‘Unsustainable’: Major reform the only fix for sick system
Health Minister Yvette D'Ath says her medical staff are "overwhelmed" and "exhausted" as she concedes Queensland doesn't have enough hospital beds to cope with "unsustainable" demand and that nothing will be solved without major reforms.
In her most expansive interview since taking the job, Ms D'Ath has called for cultural change in her own department, a rethink of federal funding, more 24-hour services and a shift into community-based "hospital at home" where a person's house becomes their own private ward.
"There has to be a rethink and a willingness to reform and I'm certainly up for it," she told The Courier-Mail.
"It means having honest conversations about how we deliver services, the scope of work of our health professionals, what the hospitals's role should be versus the broader primary health networks and health care generally in the community.
"It has to be a conversation by all levels of government, but particularly federal and state because it can't just be about constantly throwing more dollars at the system."
Ms D'Ath said while Queensland had escaped waves of COVID cases, there were still 15,000 staff dedicated to hotel quarantine, testing, pathology, vaccination and treatment.
"My staff right now are exhausted," she said.
"They are absolutely overwhelmed because they have been asked to not take leave throughout 2020 because of COVID."
Meanwhile, demand is increasing by more than 10 per cent a year thanks to a growing and ageing population, a lack of GPs that meant people were chronically ill by the time they sought care, low private health coverage and aged care and disability support patients costing $5 million a week in hospital care.
Ms D'Ath said Queensland's health system was world-class, but in high demand and "the growth is just, I think, unsustainable without major reform".
She said ramping was a consequence of a lack of bed capacity, admitting: "Yes, we do need more beds."
Queensland needed 250 extra a year but "we have to figure out how best to do that", she said.
Ms D'Ath said Queensland Health needed "cultural change", like having more doctors embrace hospital in the home, leaving hospitals reserved for only the sickest.
She wants a redesign of hospitals so they are quicker to build and cheaper to modify.
And she wants nurses, midwives and pharmacists to embrace more roles where appropriate to take pressure off doctors, and earmarked union talks around work practices as she questioned why some expensive equipment like MRIs were only being used during business hours.
But the country also needed honest conversations around "perverse" federal funding models that funded states for procedures but not for community care that might prevent a hospitalisation, she said.
Ms D'Ath said she would raise these issues at a national meeting of health ministers on Thursday.
She said COVID held key learnings as bureaucrats got out of the way of frontline innovation.
"And my mission is not to allow us to just get back on the hamster wheel and just get back into the same pressures and feeling like we don't have time to innovate because we're just too busy keeping our head above water," she said.

What is being asked:
Reproduce word for word the part of the article on Queensland's health system that begins at the words "In her most" and stops after "own private ward.".

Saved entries
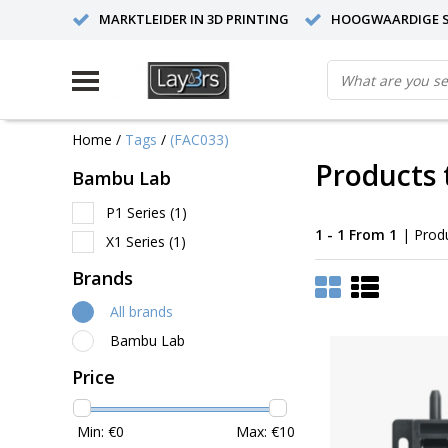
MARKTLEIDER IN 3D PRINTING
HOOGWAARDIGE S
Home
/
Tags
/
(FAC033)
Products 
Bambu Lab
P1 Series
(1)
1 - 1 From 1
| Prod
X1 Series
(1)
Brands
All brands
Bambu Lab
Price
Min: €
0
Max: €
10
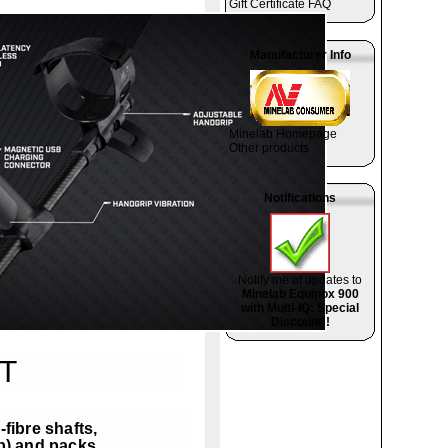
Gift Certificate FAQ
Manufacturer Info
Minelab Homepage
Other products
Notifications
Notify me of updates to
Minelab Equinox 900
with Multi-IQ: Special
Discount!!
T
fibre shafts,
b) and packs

* * *

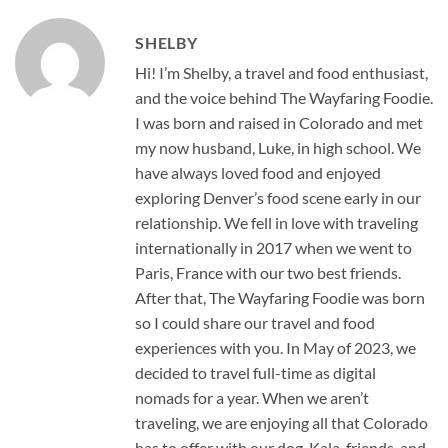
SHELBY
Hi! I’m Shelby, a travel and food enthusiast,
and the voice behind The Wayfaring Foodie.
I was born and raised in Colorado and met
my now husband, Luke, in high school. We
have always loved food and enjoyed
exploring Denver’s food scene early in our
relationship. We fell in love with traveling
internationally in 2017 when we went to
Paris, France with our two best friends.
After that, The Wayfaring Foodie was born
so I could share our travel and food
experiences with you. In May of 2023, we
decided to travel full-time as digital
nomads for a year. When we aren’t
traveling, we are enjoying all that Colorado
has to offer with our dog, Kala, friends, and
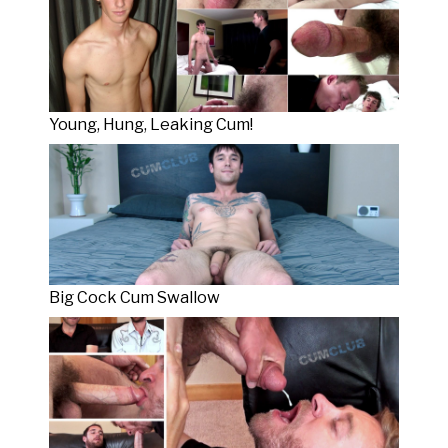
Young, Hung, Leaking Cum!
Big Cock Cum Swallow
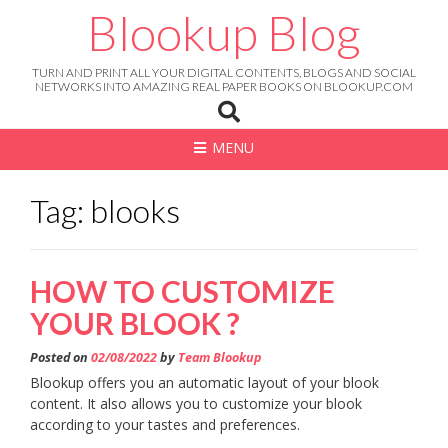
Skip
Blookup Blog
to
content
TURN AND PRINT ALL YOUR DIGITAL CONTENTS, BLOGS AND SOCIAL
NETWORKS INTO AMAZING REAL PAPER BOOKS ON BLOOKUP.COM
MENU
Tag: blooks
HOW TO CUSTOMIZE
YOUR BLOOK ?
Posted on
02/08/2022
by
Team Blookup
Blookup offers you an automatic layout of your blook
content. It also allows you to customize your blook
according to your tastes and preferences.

...

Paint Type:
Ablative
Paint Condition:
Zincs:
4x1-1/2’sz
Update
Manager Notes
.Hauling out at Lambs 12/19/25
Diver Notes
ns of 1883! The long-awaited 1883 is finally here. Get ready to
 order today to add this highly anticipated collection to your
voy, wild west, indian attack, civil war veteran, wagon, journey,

Answer space:
In her most expansive interview since taking the job, Ms D'Ath has called for cultural change in her own department, a rethink of federal funding, more 24-hour services and a shift into community-based "hospital at home" where a person's house becomes their own private ward.